The problem with Naomi Klein’s This Changes Everything, is that it is long on defining the problem but vague on solutions. Klein cites various books and articles claiming it is possible to switch 100% of energy production from fossil fuels to renewables in a relatively short time frame (20 to 40 years). I’ve looked at some of those articles and, whilst the solutions they offer are technically possible, their practicality is questionable.
Jacobson and Delucchi, for example, in their 2009 Scientific American article, claim the 100% could be achieved world wide by 2030. This plan requires, among other things, the construction of 3.8 million 5mw wind turbines. All very well, but that’s 3.8 million huge concrete towers erected on massive concrete foundations.
The Irish concrete producer, Ecocem, in a document discussing the design of towers for turbines, indicates a requirement of 1050 tonnes for a 100ft mast and 3000 tonnes for the foundations of a 4.5mw turbine.
The production and transportation of such vast tonnages of concrete requires the input of enormous quantities of energy. The previously cited document suggests 88 tonnes of CO2 are emitted in the construction of a 70m tower. Many of the towers currently proposed for installation in Ireland are in excess of 100m.
The manufacture and transportation of the turbine blades also uses energy.

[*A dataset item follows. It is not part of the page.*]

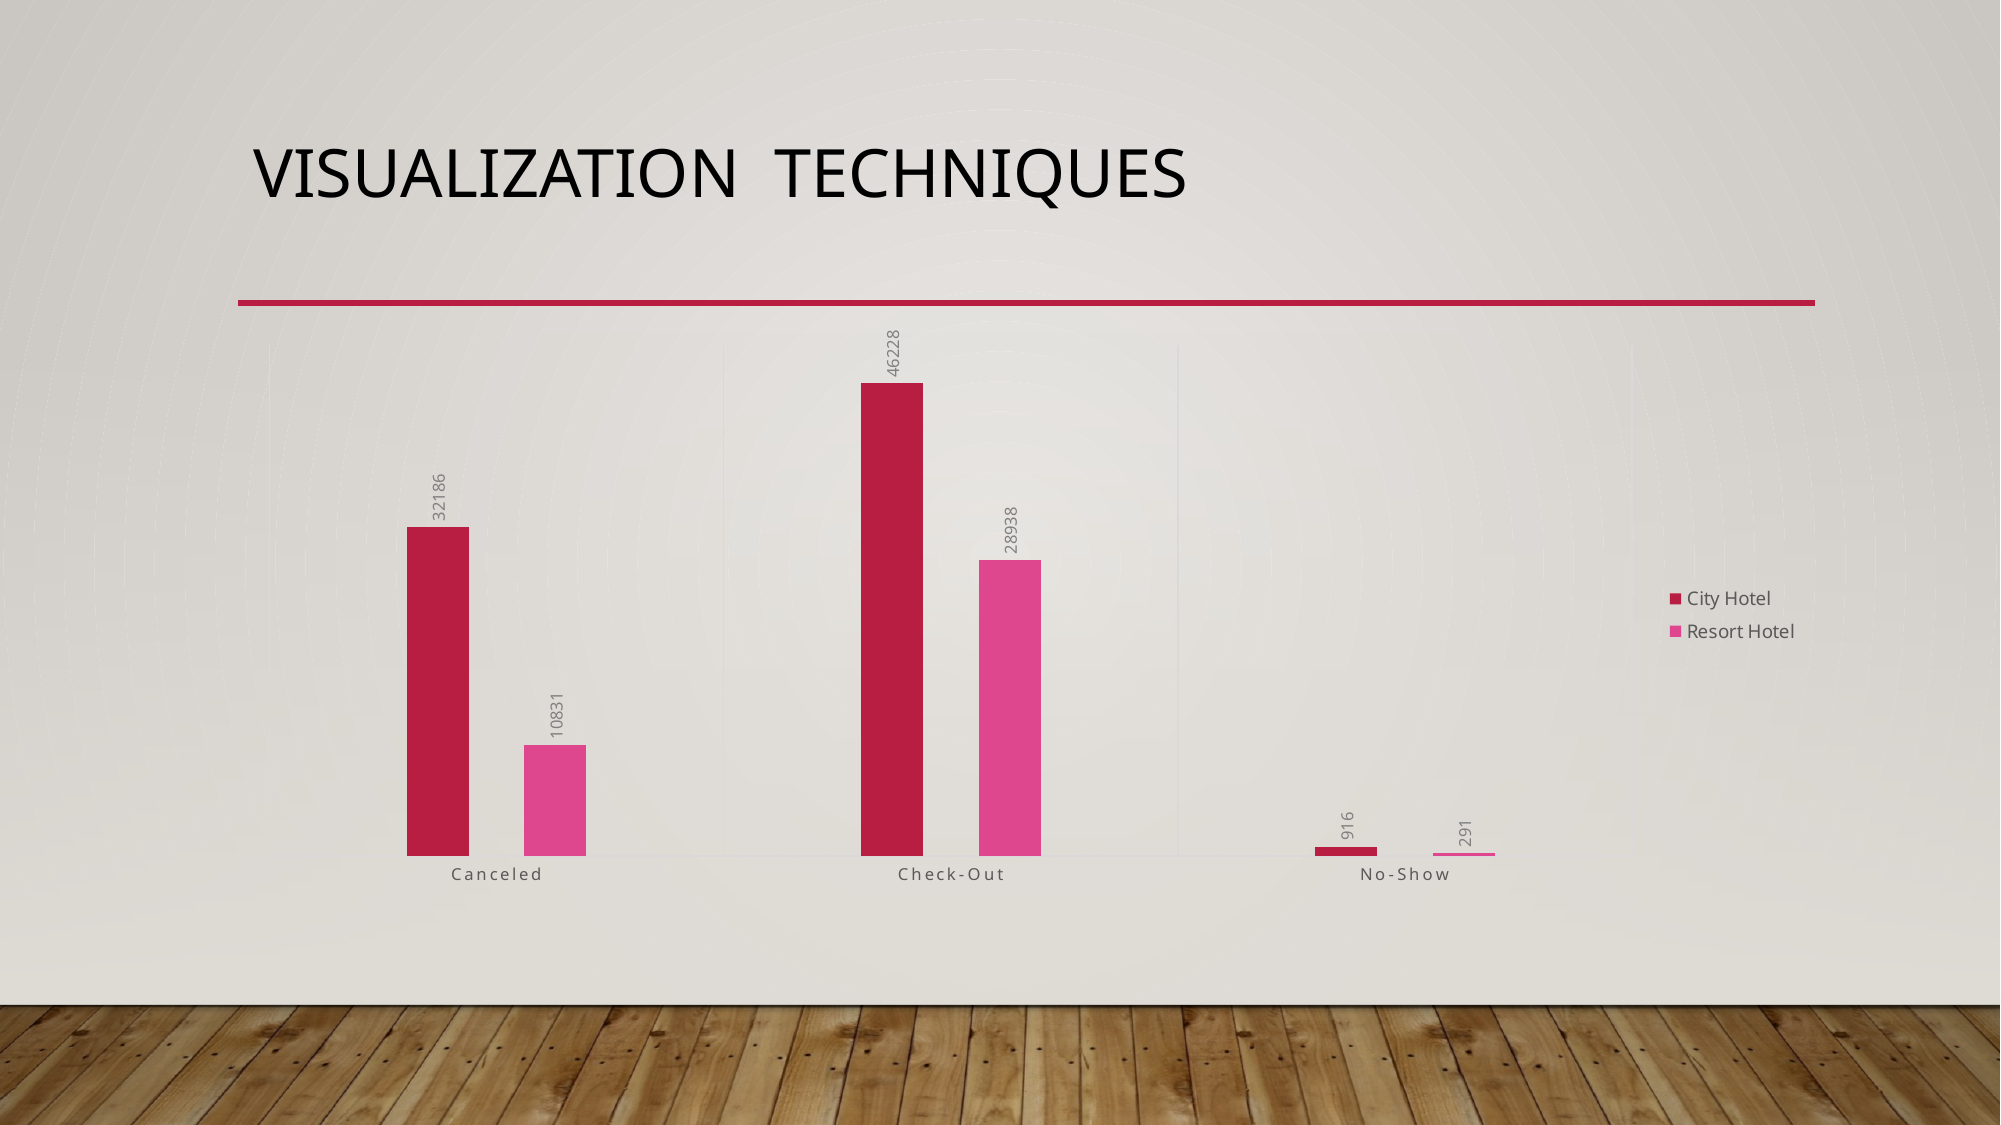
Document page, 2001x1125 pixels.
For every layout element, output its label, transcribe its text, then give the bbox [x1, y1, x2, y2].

The raw materials for concrete also involve environmentally damaging extraction and refining processes similar to those to which Klein objects. The turbines themselves, and the related electronics and distribution systems, involve the use of various exotic materials whose extraction and refining also use energy and are also damaging to the environment local to their production.
Similar objections can be leveled at solar arrays (the article proposes the deployment of 1.7 billion 3kw rooftop photovoltaic systems).
Other renewable sources of energy include bio-fuels as replacement for gasolene, and bio-feedstocks for electricity generation. But growing plants for such purposes either displaces land that could be used for food production, or necessitates the clearance of rain forest on a massive scale. I would have to question whether either ought to be condoned by anyone concerned about the environment.
As an example, the opponents of wind power projects in Ireland propose the conversion of Moneypoint, one of the country’s coal fired power stations, to bio-feedstock. This would, according to the report they commissioned, involve the importation of wood chips from the USA.
I am prepared to accept the possibility these would be sourced from sustainable forest sources. However, the fossil based energy used transporting such products, from forest to port and then across the Atlantic, has to be set against the claimed reduction in coal usage in Ireland.
Perhaps Klein, whose self-confessed agenda is the overthrow of free market capitalism, is less interested in the replacement of fossil fuels with renewables than she is with the creation of a world in which present levels of total energy use are dramatically curtailed. It’s a frightening prospect but one which my grand daughter’s generation will have to face.